When I write I can shake off all my cares. My sorrow disappears, my spirits are revived! But, and that’s a big question, will I ever be able to write something great, will I ever become a journalist or a writer?

It’s the question she poses in that last line that I still ponder daily: will I ever be able to write something great? I know that’s an ego-driven preoccupation, but aren’t all writers egocentric in their need to be read, in their desire (in Anne’s words), to be useful or bring enjoyment to all people?  Today, I still have the ghost of the writer’s self-doubt that plagued Anne. Every time I finish an article for this blog, the worries begin: What if I can’t write another one? What if I run out of ideas or my abilities dry up?  This isn’t necessarily a bad thing. It keeps me working and striving to improve. Bruce Springsteen has expressed these same sentiments time and again. “Have iron-clad confidence; but doubt — it keeps you awake and alert,” he once told a group of aspiring musicians. 

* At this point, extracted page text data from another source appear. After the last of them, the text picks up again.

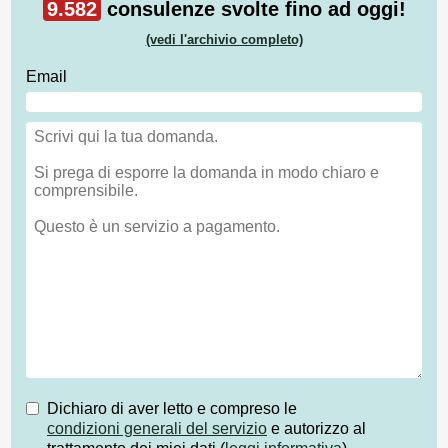
9.582
consulenze svolte fino ad oggi!
(vedi l'archivio completo)
Email
Dichiaro di aver letto e compreso le
condizioni generali del servizio
e autorizzo al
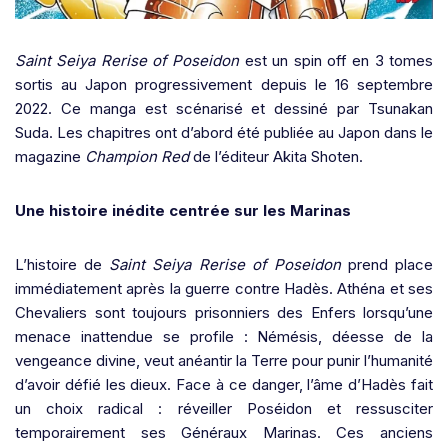
Saint Seiya Rerise of Poseidon
est un spin off en 3 tomes
sortis au Japon progressivement depuis le 16 septembre
2022. Ce manga est scénarisé et dessiné par Tsunakan
Suda. Les chapitres ont d’abord été publiée au Japon dans le
magazine
Champion Red
de l’éditeur Akita Shoten.
Une histoire inédite centrée sur les Marinas
L’histoire de
Saint Seiya Rerise of Poseidon
prend place
immédiatement après la guerre contre Hadès. Athéna et ses
Chevaliers sont toujours prisonniers des Enfers lorsqu’une
menace inattendue se profile : Némésis, déesse de la
vengeance divine, veut anéantir la Terre pour punir l’humanité
d’avoir défié les dieux. Face à ce danger, l’âme d’Hadès fait
un choix radical : réveiller Poséidon et ressusciter
temporairement ses Généraux Marinas. Ces anciens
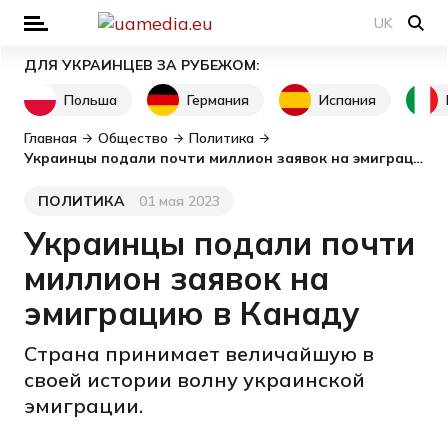
UK
ДЛЯ УКРАИНЦЕВ ЗА РУБЕЖОМ:
Польша
Германия
Испания
Главная
Общество
Политика
Украинцы подали почти миллион заявок на эмиграцию в Канаду
ПОЛИТИКА
01 мая 2023
Категория
Дата публикации
Украинцы подали почти
миллион заявок на
эмиграцию в Канаду
Страна принимает величайшую в
своей истории волну украинской
эмиграции.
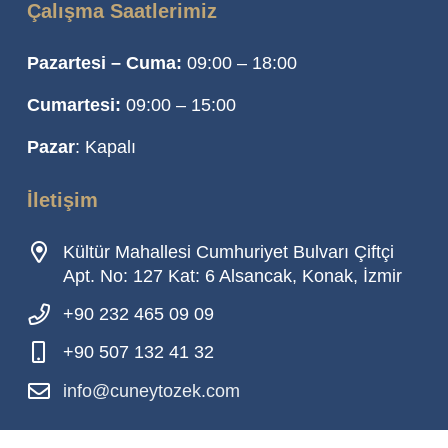
Çalışma Saatlerimiz
Pazartesi – Cuma:
09:00 – 18:00
Cumartesi:
09:00 – 15:00
Pazar
: Kapalı
İletişim
Kültür Mahallesi Cumhuriyet Bulvarı Çiftçi
Apt. No: 127 Kat: 6 Alsancak, Konak, İzmir
+90 232 465 09 09
+90 507 132 41 32
info@cuneytozek.com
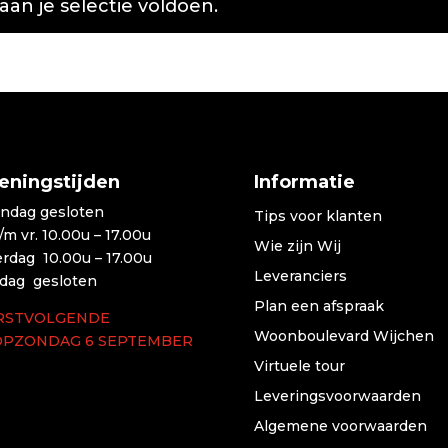
n je selectie voldoen.
eningstijden
Informatie
ndag gesloten
Tips voor klanten
t/m vr. 10.00u – 17.00u
Wie zijn Wij
erdag 10.00u – 17.00u
Leveranciers
dag gesloten
Plan een afspraak
RSTVOLGENDE
Woonboulevard Wijchen
OPZONDAG 6 SEPTEMBER
Virtuele tour
Leveringsvoorwaarden
Algemene voorwaarden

anne-frank-be-happyMy teenage diary was filled with expressions of happiness and pride over incidents ranging from special (Mr. S. told me to keep writing and I’ll be published by the time I’m 25! – March 10, 1976) to superficial (today I wore my green corduroy outfit; it always brings me luck! – December 15, 1973).

And more often than not, my pages were full of hopeless, ugly thoughts (I really don’t see that anything good will ever, ever happen to me in the future – February 3, 1977). Today, reading those rants of self pity, I feel foolish as I compare my silly problems to those of Anne Frank’s. The world was crumbling around her, and still she managed to embrace a glimmer of hope. On July 15, 1944, she wrote:

It’s a wonder I haven’t abandoned all my ideals, they seem so absurd and impractical. Yet I cling to them because I still believe, in spite of everything, that people are truly good at heart. It’s utterly impossible for me to build my life on a foundation of chaos, suffering and death. I see the world being slowly transformed into a wilderness, I hear the approaching thunder that, one day, will destroy us too, I feel the suffering of millions. And yet, when I look up at the sky, I somehow feel that everything will change for the better, that this cruelty too shall end, that peace and tranquility will return once more.

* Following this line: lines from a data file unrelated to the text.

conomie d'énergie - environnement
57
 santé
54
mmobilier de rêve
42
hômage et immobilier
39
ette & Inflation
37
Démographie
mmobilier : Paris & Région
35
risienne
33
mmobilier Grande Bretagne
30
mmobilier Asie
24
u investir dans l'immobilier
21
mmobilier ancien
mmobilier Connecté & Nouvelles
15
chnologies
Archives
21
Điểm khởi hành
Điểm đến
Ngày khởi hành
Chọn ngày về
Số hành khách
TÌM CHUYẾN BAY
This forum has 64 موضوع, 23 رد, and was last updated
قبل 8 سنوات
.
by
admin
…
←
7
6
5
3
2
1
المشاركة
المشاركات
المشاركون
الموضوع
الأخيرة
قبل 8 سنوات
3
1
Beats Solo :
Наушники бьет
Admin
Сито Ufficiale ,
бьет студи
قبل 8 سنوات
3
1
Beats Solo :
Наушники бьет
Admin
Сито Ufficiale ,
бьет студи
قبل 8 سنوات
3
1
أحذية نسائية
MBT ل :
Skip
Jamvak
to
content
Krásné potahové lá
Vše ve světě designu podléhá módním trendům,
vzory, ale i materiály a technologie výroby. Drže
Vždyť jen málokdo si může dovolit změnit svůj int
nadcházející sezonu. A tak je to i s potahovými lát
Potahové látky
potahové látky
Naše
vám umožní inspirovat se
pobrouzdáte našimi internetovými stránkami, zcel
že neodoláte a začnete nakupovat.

Anne continued to write in her diary until the day she and her family were seized from their hideout in Amsterdam and sent to the Nazi death camps: her father Otto to Auschwitz and she and her sister and mother to the Liebau camp and later to Bergen-Belsen, where she died of typhus a few months before British soldiers liberated the camp in April 1945.

Like Anne, I will continue to write till my stoney end.

© Dana Spiardi, June 12, 2015

 

This Post Has 4 Comments

  1. Dave

    You writers are so dramatic. Write because you want to write and you will never dry up. Greatness comes out of inspired flow, not from the shallow minds of man.

  2. Jon

    Thx Dana. Really needed this today.